It had been over three hours, and Raynique Cartwright still hadn’t received her money.

Cartwright, 21, had arrived at the Western Union location in the Bahamas a little before 10 a.m. to pick up funds, but the branch was only allowing two or three people inside per hour, leaving a large crowd outside clamoring to get in.

“Social distancing was almost a non-factor because people started getting rowdy and would gather around the door to see why the line was literally not even moving,” said Cartwright, who eventually made it inside at 1 p.m. “A lot of people left who were ahead of me.”

Cartwright’s plight is playing out at thousands of storefronts around the world that act as agents for Western Union Co. and its rival, MoneyGram Inc. Consumers have flooded social media with tales and images of lengthy lines and boisterous crowds seeking to pick up funds sent by friends and family abroad. One person in the Queens borough of New York photographed a queue that stretched the length of the city block. At a location inside a gas station in Jamaica, dozens clustered around the pumps as they waited to access their funds.

Migrant workers are major customers of the money-transfer companies because they often have family abroad and are excluded from traditional banking services, where those who are better off financially have flocked to computers and phones for their transactions.
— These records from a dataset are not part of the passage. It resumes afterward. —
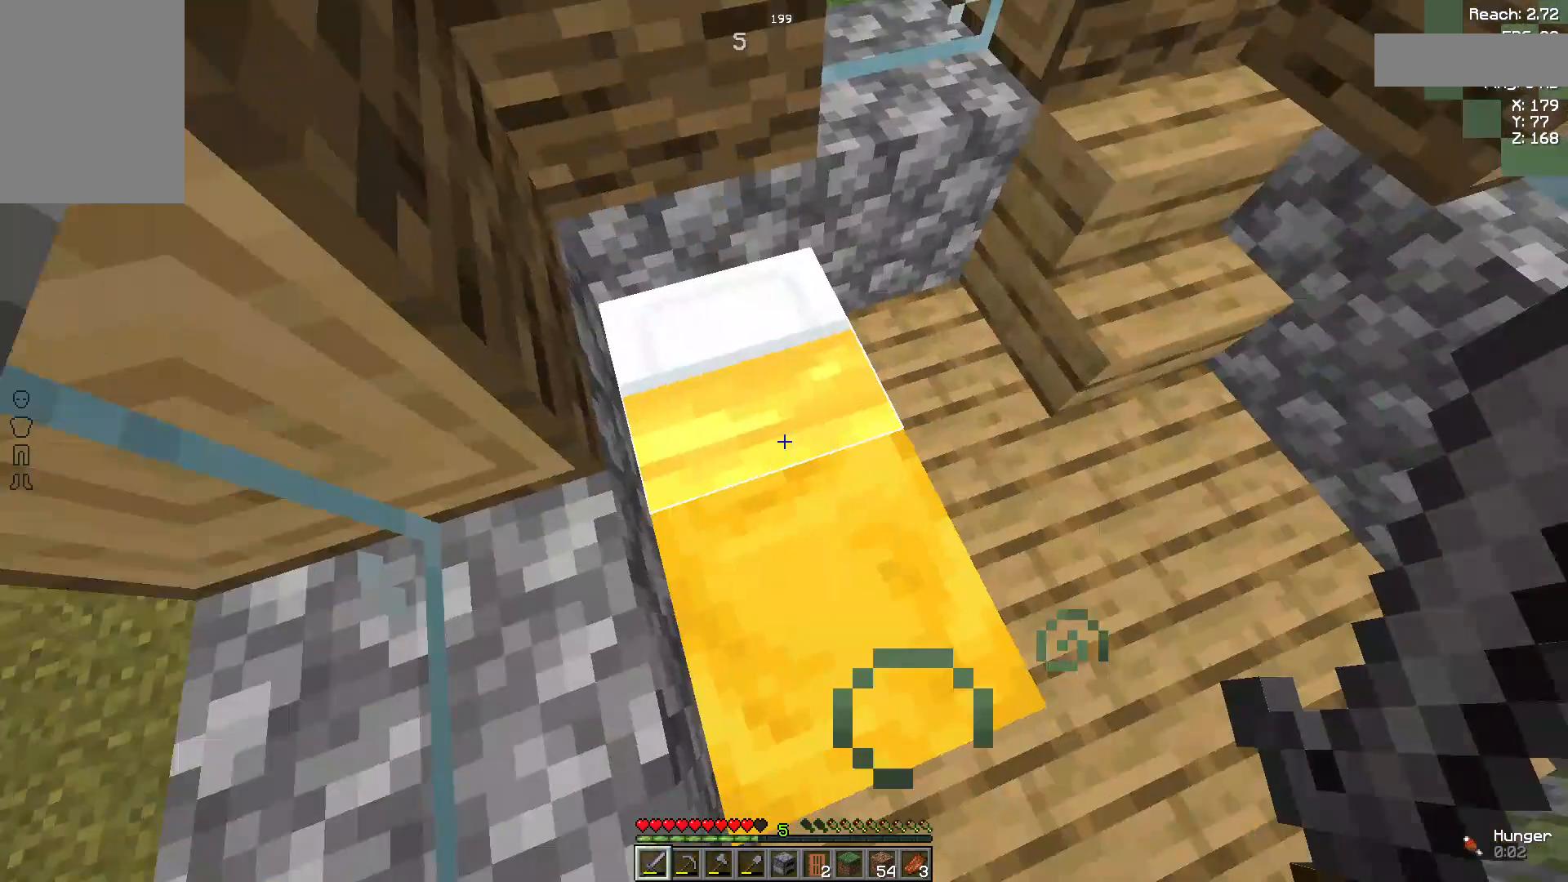
{"keys": [], "mouse": [], "events": [[37, "mouse_right", "down"], [407, "mouse_right", "up"]]}
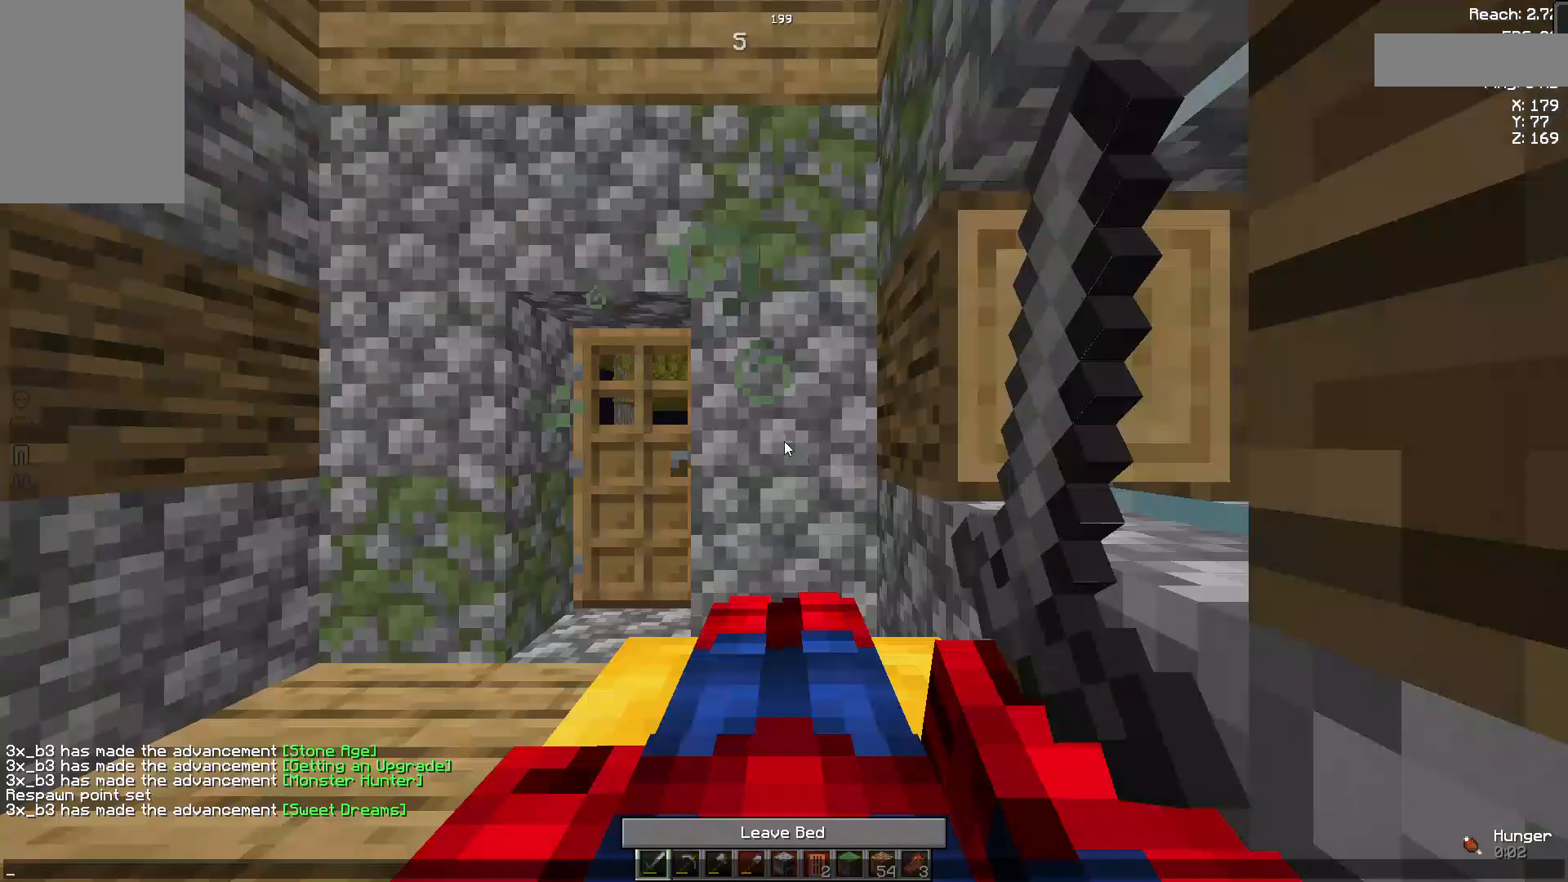
{"keys": [], "mouse": [], "events": []}
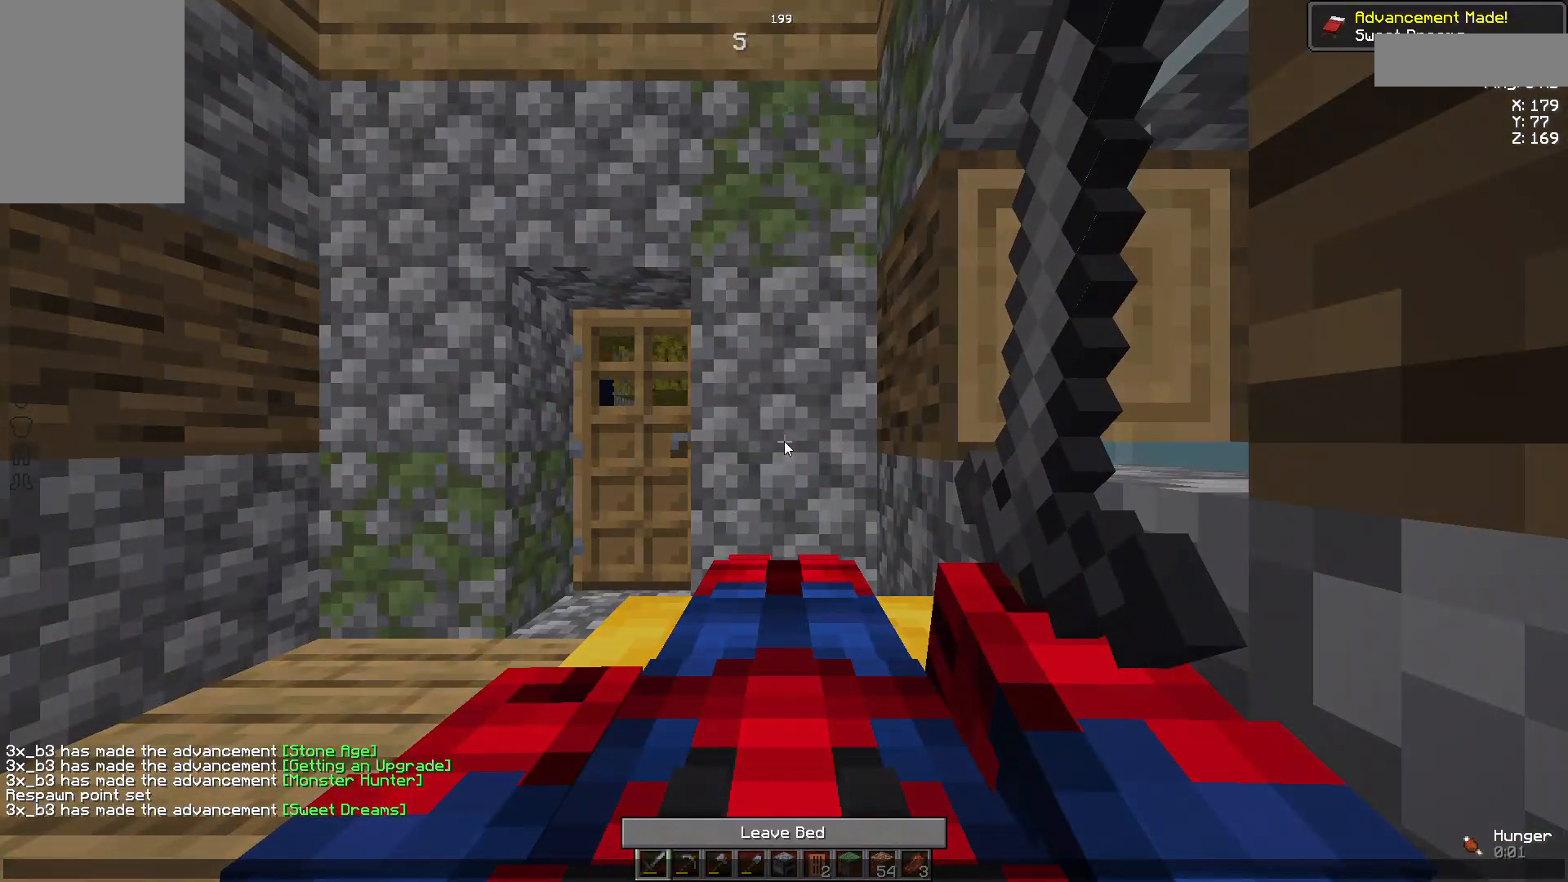
{"keys": [], "mouse": [], "events": []}
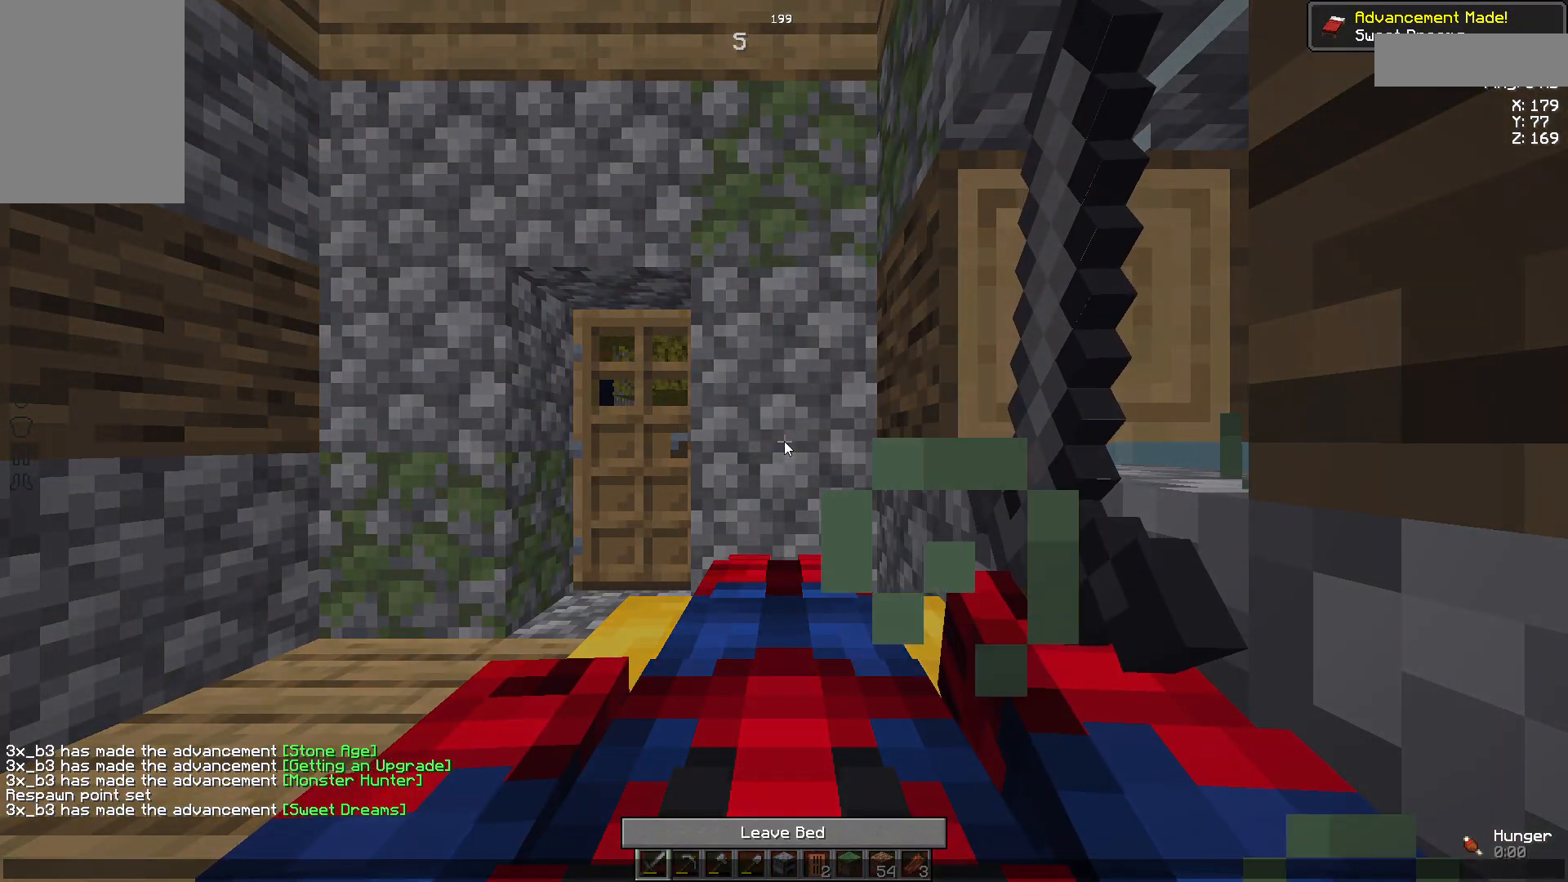
{"keys": [], "mouse": [], "events": []}
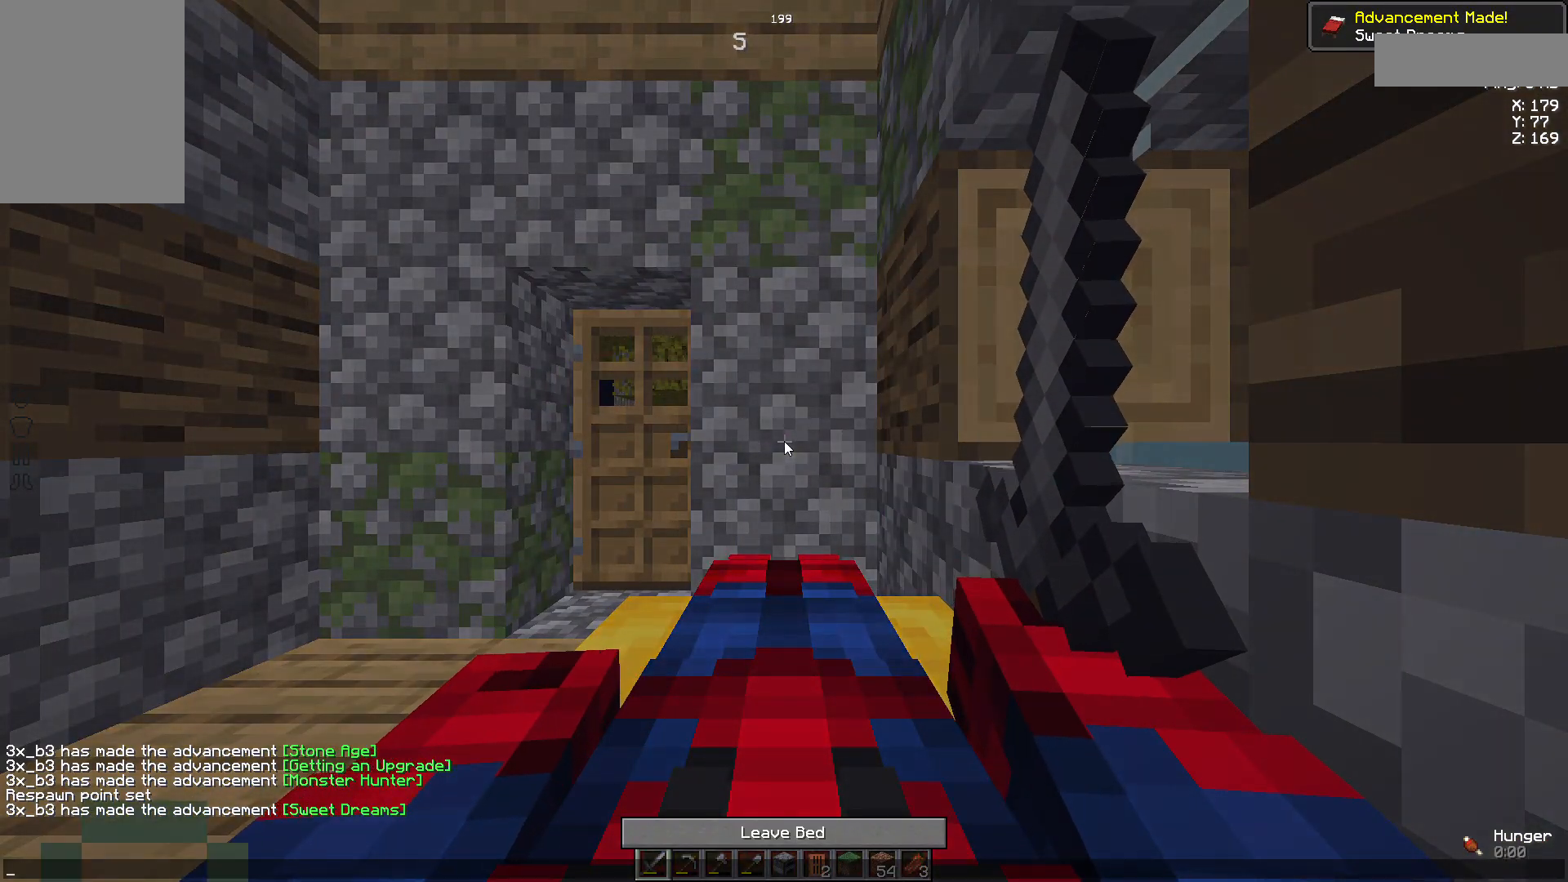
{"keys": [], "mouse": [], "events": []}
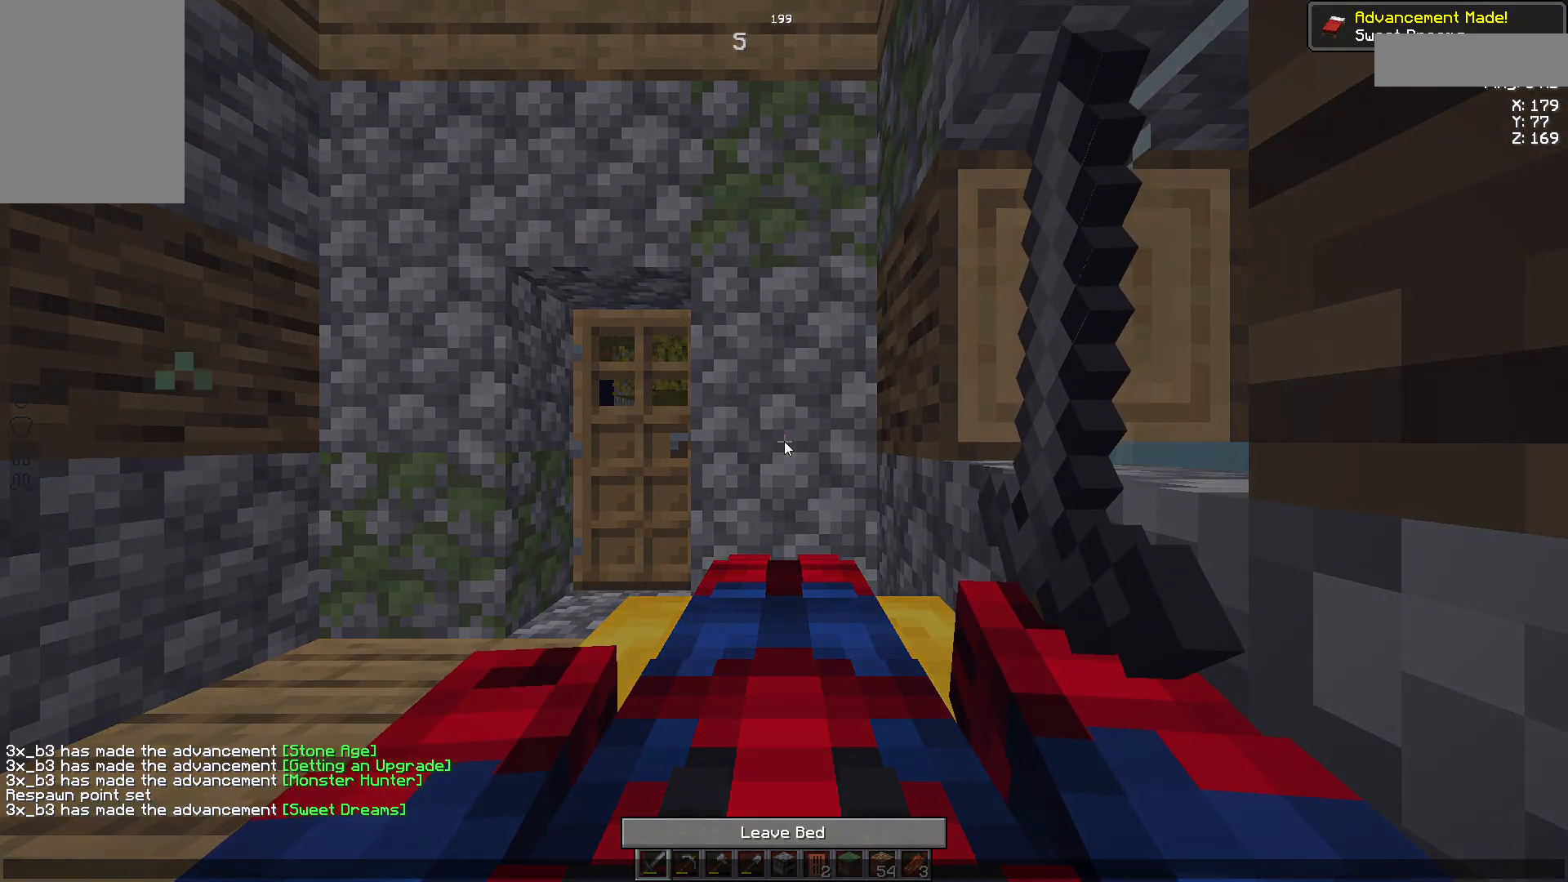
{"keys": [], "mouse": [], "events": []}
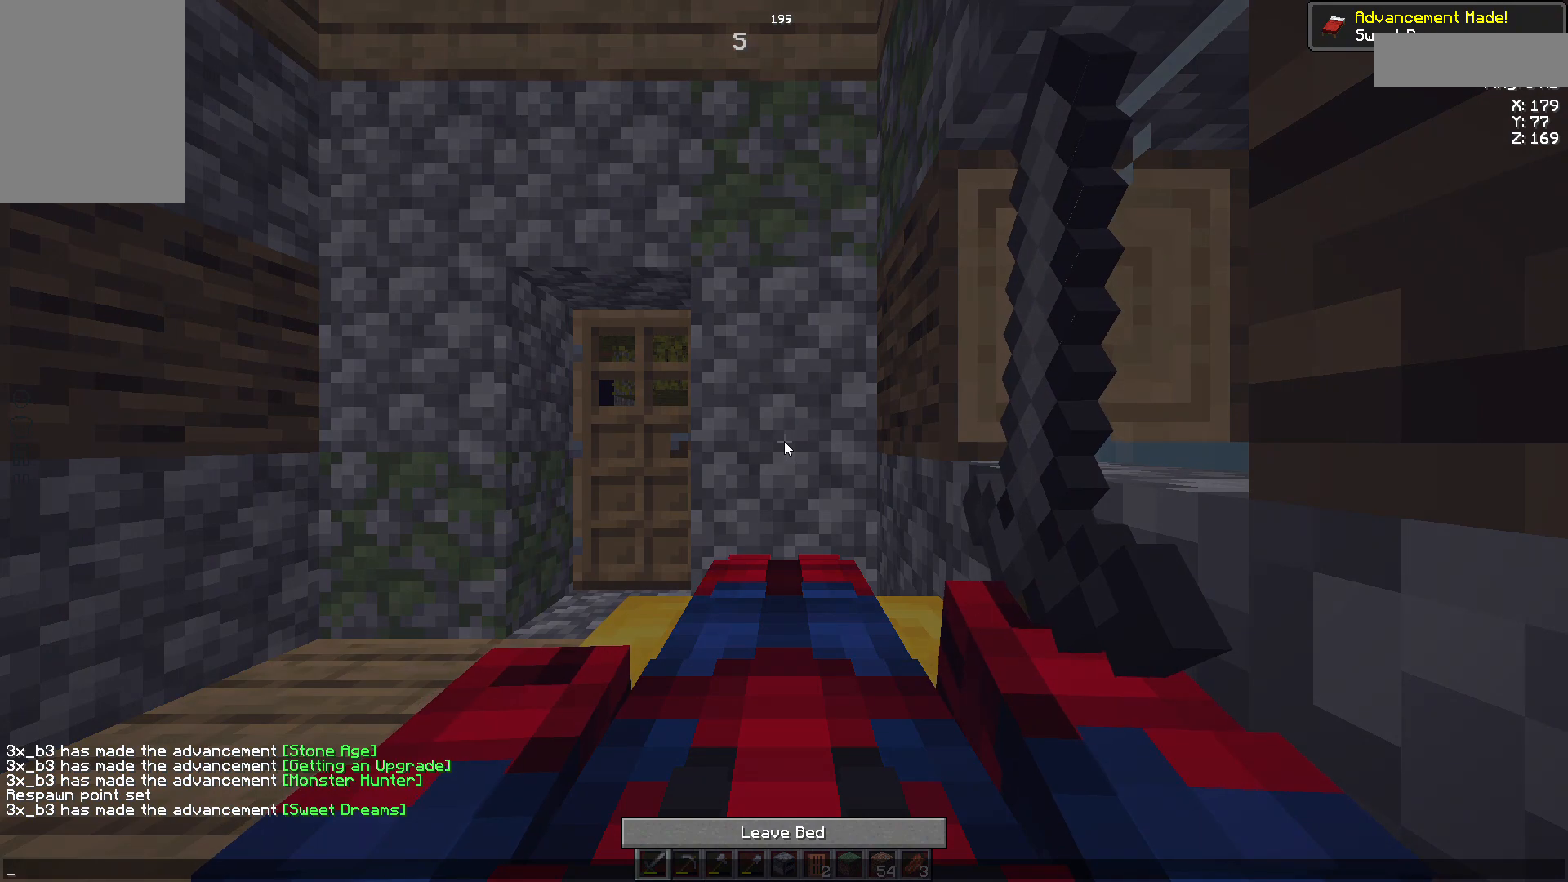
{"keys": [], "mouse": [], "events": []}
Roughly a billion people worldwide either send or receive remittances. For the recipients, the money is a lifeline that can account for more than half their income, even though senders often wire them just 15% of what they earn, according to data compiled by the United Nations.

Because it often caters to under-banked consumers, the business has remained stubbornly in the physical world, with MoneyGram and Western Union operating almost a million locations through their agent networks. Customers typically like picking up cash in person because it’s currency they can spend immediately.

That’s meant the companies have struggled amid the global lockdown instituted to stem the spread of the deadly coronavirus. It’s left some outlets understaffed and some branches, such as those located inside retail stores, either closed entirely or forced to contend with shorter hours.

About 40% of MoneyGram’s locations are shut, and many “have some sort of disruption to operating hours or normal flows,” Chief Executive Officer Alex Holmes said in an interview.

Brad Windbigler, Western Union’s head of treasury and investor relations, said the company is “doing everything we can” to stay open. “It’s a privileged space for us to be in to serve that market,” Windbigler said in an interview.